> _ACTIONS TO TAKE_
**1.** Answer these questions from the text on suing the government over eviction moratoriums:
(a) On what date, according to the cited Supreme Court ruling, did any CDC authority expire?
(b) In what year did the writer lead the group that sued over ELIHPA's moratorium?
(c) What two things should owners who go to court intend to do?
**2.** Continue the text on suing the government over eviction moratoriums from the point where it stops.

> _EXTRACT PROVIDED_
*** Begin section ***

Never in my professional experience has a government defendant so cavalierly offered up a gratuitous admission against interest as did President Biden the day the Centers for Disease Control “independently” announced that it had miraculously discovered authority to reimpose a nationwide eviction moratorium. As the Supreme Court had already ruled that any CDC authority expired on Sept. 1, 2020, the last date for which any federal legislation could be construed to have conferred it, the president might as well have planted a “so sue me” sign in the Rose Garden.

Suing the government is no easy matter. I know, because I did it.

In 1988, I was the volunteer ringleader of a group whose litigation claimed that the Emergency Low Income Housing Preservation Act’s (ELIHPA) “temporary, emergency” moratorium on market conversion of older affordable housing violated the Fifth Amendment’s Takings Clause and the Fourteenth Amendments’ Due Process clause.

Over the next two-and-a-half years, here’s what I learned:

Litigate Only in Pursuit of the Real Objectives: Relief and Recovery
Litigation against the government is a slapstick buzzer under the planted hoof of a schizophrenic behemoth with a thick hide and an immense reservoir of delay and attritive options. You deploy it to annoy the beast enough to lift its weighty hoof and apologize for having stepped on you. Owners who head to court here should do so intending to forestall further illegal extensions, and to recover all economic losses they suffered.

Make the Story What It Should Be
The court of public opinion convenes much faster than the judiciary does, and the Twitterverse convicts on third-hand rumor without so much as a formal indictment. The messaging has to be right from the outset. This means:

  • Be principled. You are not seeking the right to evict for the fun of it, you simply want the rental revenue to which occupancy entitles the owner, and you are suing solely because the government has failed its duty to deliver the money it promised owners when it acted.

*** End section ***

> _SUPPLIED DATA_
*** Begin section ***

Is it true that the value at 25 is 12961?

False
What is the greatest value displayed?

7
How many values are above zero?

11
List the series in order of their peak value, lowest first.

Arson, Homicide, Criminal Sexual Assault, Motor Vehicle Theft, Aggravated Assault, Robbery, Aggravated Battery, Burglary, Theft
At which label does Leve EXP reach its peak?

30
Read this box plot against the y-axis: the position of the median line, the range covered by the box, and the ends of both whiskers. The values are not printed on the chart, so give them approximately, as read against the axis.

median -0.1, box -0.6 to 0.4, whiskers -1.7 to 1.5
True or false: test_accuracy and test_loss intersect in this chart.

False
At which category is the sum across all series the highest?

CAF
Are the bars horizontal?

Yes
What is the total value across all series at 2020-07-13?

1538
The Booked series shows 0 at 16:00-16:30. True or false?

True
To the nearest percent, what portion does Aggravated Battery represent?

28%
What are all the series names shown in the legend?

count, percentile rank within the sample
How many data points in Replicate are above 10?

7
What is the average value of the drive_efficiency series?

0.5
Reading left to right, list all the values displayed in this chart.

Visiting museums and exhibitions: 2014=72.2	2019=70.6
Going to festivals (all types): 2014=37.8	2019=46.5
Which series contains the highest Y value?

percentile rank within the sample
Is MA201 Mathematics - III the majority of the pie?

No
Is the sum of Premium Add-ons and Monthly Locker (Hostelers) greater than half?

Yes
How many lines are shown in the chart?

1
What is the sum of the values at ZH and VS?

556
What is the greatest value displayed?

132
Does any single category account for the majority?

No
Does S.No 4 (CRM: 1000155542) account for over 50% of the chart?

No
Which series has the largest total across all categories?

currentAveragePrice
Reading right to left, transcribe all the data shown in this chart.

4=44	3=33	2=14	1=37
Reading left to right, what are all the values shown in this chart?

*** End section ***

> _EXPECTED OUTPUTS_
**1.**
(a) Sept. 1, 2020
(b) 1988
(c) Forestall further illegal extensions and recover all economic losses they suffered

**2.**
  • Agree on the policy ends, challenge the government’s means. The government has promised full relief to owners ($45 billion has been tossed around), but the money has not shown up. That’s the government’s fault, not the owners’, yet owners bear the brunt – and that’s why takings litigation is essential.
  • Frame the issue in numbers and concepts people can understand. The National Equity Atlas has estimated that 6.4 million households are behind on rent, by an average of $3,000 or more per household. That’s $21.3 billion of owners’ operating expenses, real estate taxes and debt service that owners have had to come out of pocket to pay.
  • Be right on the Constitution and the case law. Understand and knowledgeably cite the Fifth Amendment’s Takings Clause: “Nor shall private property be taken for public use, without just compensation,” and the Fourteenth Amendment’s Due Process Clause: “Nor shall any state deprive any person of life, liberty or property, without due process of law.” Not only should you cite them, you should understand their Constitutional and jurisprudence history, including decisions against the government in similar matters.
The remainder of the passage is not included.